EXTRACTED TEXT:
[Start of Attachment]
These are the key concepts you need to understand to accurately answer the question.

Range Rule of Thumb
The range rule of thumb is a handy shortcut used to estimate the standard deviation of a dataset. This method is particularly useful when dealing with a normal distribution or any distribution that approximates it closely. Instead of computing the standard deviation from scratch, which can be complex and require detailed data points, the range rule simplifies the process by using the range of the dataset. The concept is straightforward:
  • Identify the range, which is the difference between the maximum and minimum values of the dataset.
  • Divide this range by 4 to estimate the standard deviation.
This technique works well because, in a perfect normal distribution, most data falls within a certain spread from the mean. Although it's an approximation, this method provides a reasonable standard deviation estimate when full calculation isn't feasible or necessary. The usefulness of the range rule lies in its simplicity and quick application, making it a helpful tool in preliminary data analysis.
[End of Attachment]
DATASET EXTRACT:
[Start of Attachment]
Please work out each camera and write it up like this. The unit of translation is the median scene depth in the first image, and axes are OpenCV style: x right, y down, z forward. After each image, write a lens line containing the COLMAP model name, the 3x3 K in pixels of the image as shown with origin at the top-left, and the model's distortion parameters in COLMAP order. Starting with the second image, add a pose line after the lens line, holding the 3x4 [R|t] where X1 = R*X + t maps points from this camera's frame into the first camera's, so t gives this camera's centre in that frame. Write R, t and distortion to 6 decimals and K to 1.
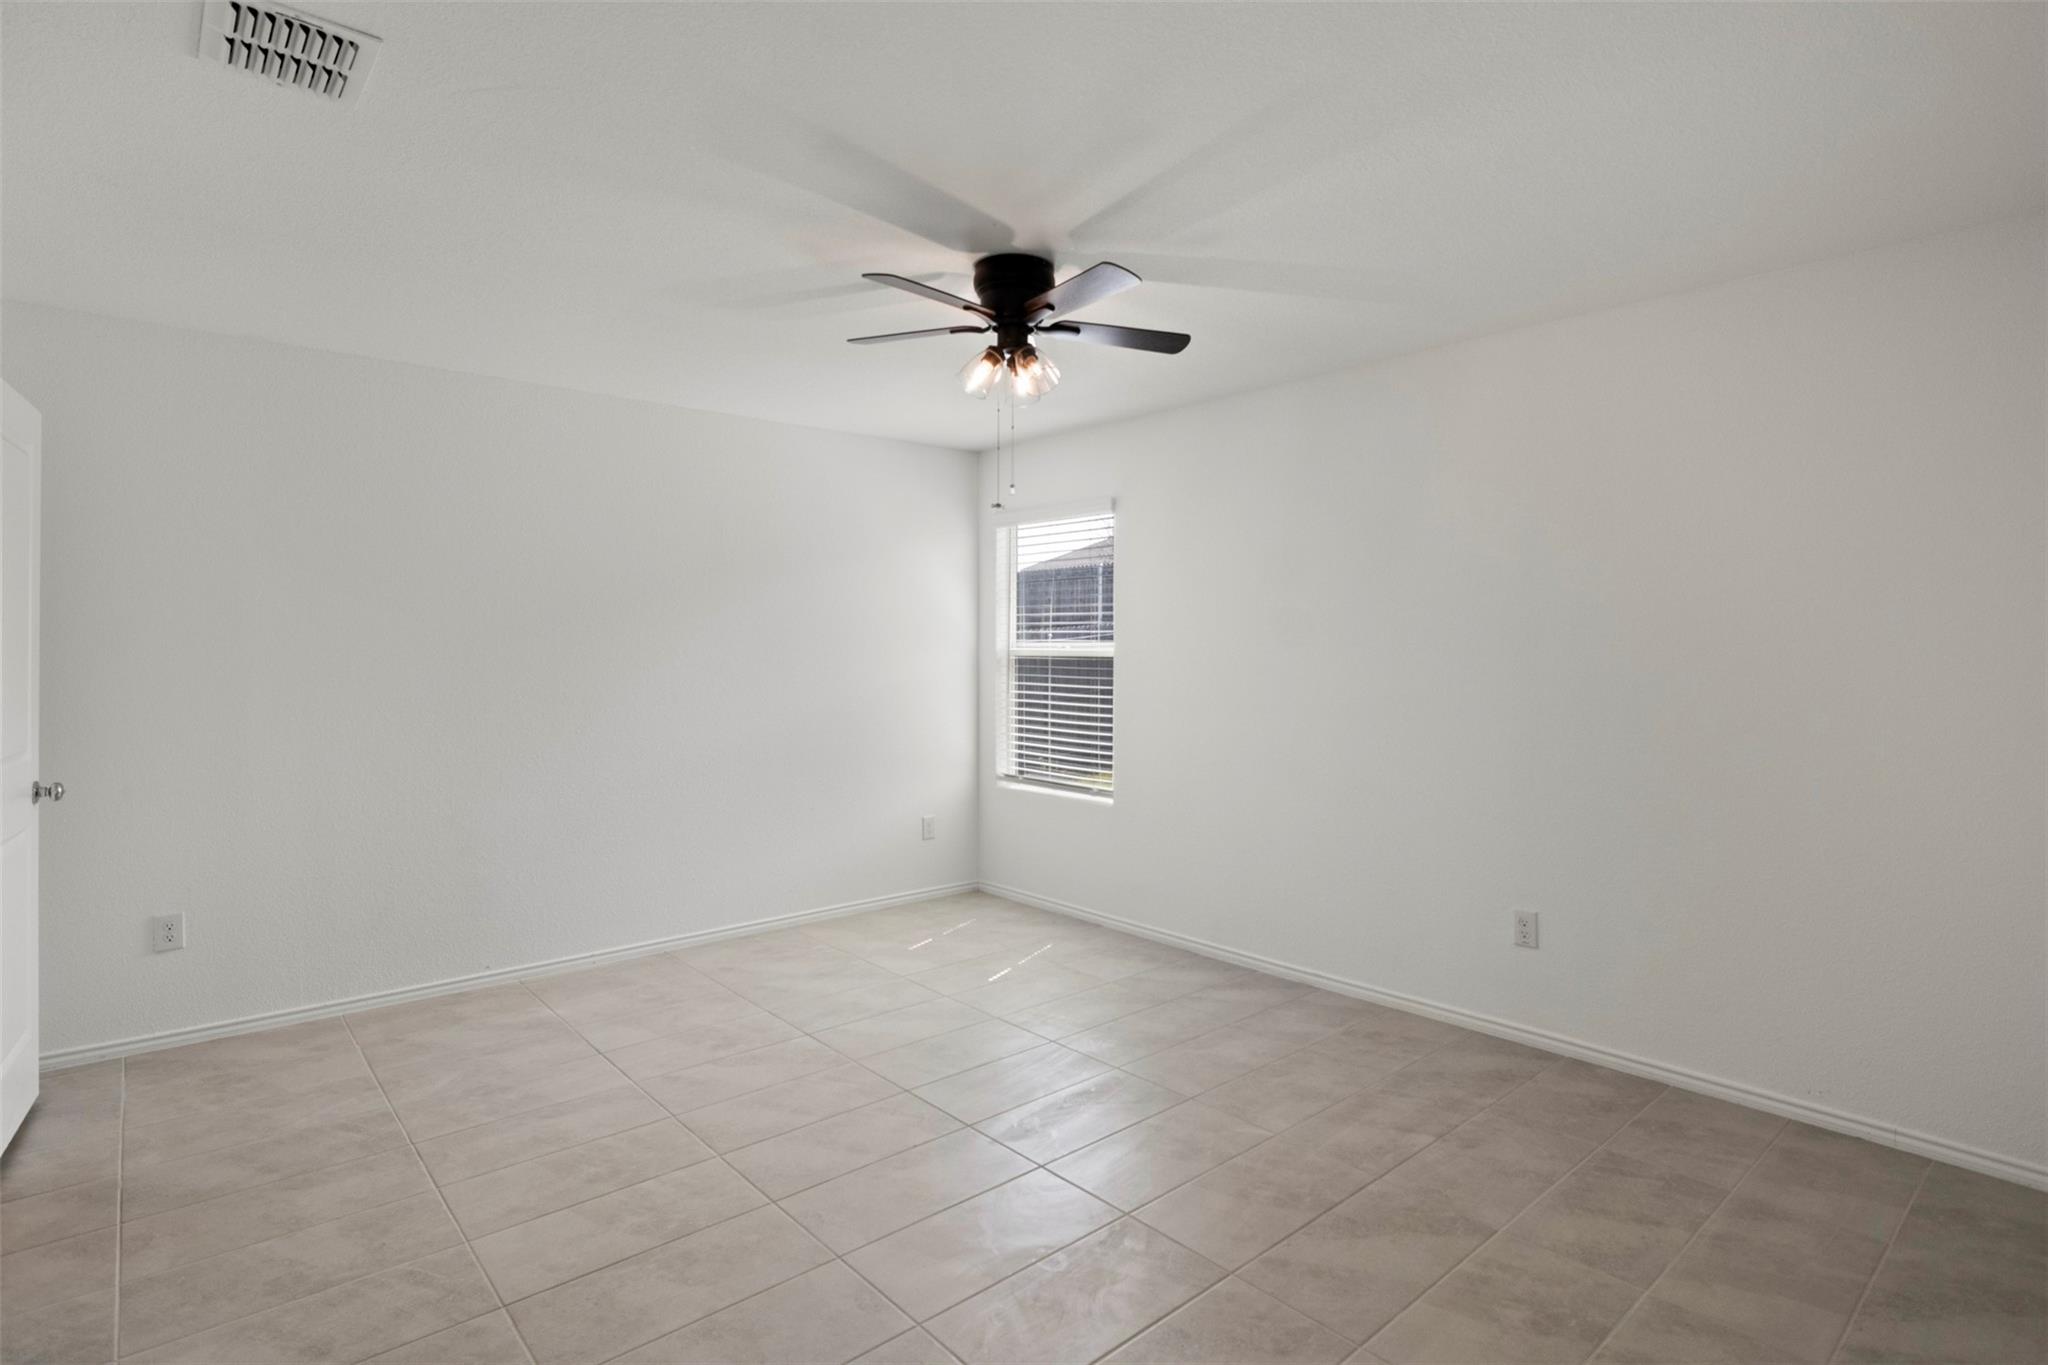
[End of Attachment]
ACTIVITIES:
A – From the range rule of thumb excerpt, print the passage that begins at the words containing "These are the" and stops after "values of the dataset.".
B – List every summary statistic of a dataset that the range rule of thumb excerpt mentions.
C – In the range rule of thumb excerpt, what number is the range divided by to estimate the standard deviation?

TASK-BY-TASK RESULTS:
A –
These are the key concepts you need to understand to accurately answer the question.

Range Rule of Thumb
The range rule of thumb is a handy shortcut used to estimate the standard deviation of a dataset. This method is particularly useful when dealing with a normal distribution or any distribution that approximates it closely. Instead of computing the standard deviation from scratch, which can be complex and require detailed data points, the range rule simplifies the process by using the range of the dataset. The concept is straightforward:
  • Identify the range, which is the difference between the maximum and minimum values of the dataset.

B –
standard deviation
range
maximum value
minimum value
mean

C – 4